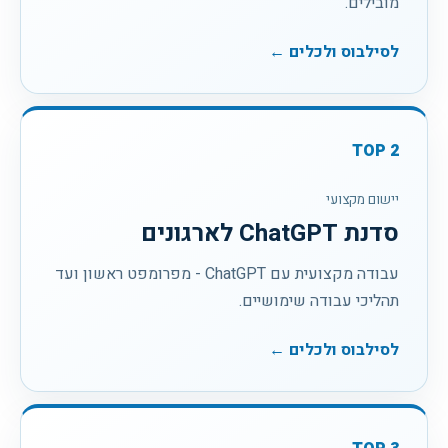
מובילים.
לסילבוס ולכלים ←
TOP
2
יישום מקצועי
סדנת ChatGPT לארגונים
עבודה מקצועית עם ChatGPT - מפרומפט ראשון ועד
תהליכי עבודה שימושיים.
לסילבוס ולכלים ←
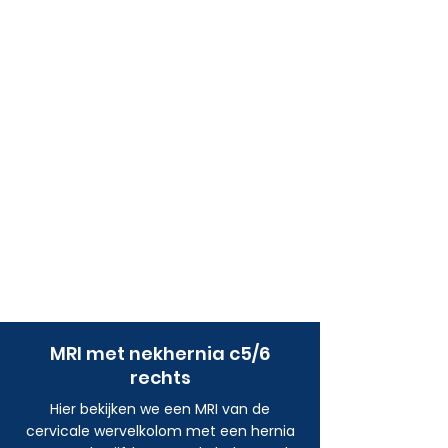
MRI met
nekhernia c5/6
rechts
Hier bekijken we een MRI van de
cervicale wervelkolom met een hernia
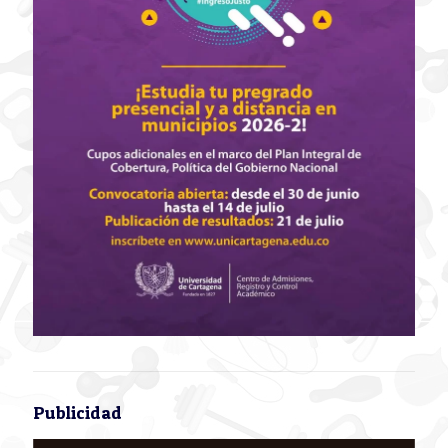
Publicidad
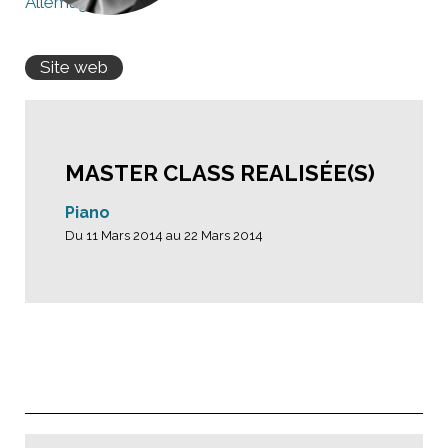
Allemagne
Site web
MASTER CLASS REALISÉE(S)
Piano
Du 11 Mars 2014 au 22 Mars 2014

____________________

*YOUR INSTRUCTIONS:* Respond with an exact reproduction of the lines running from the one that contains "MASTER CLASS REALISÉE(S)" through the end of the material.

*RESULT:*
MASTER CLASS REALISÉE(S)
Piano
Du 11 Mars 2014 au 22 Mars 2014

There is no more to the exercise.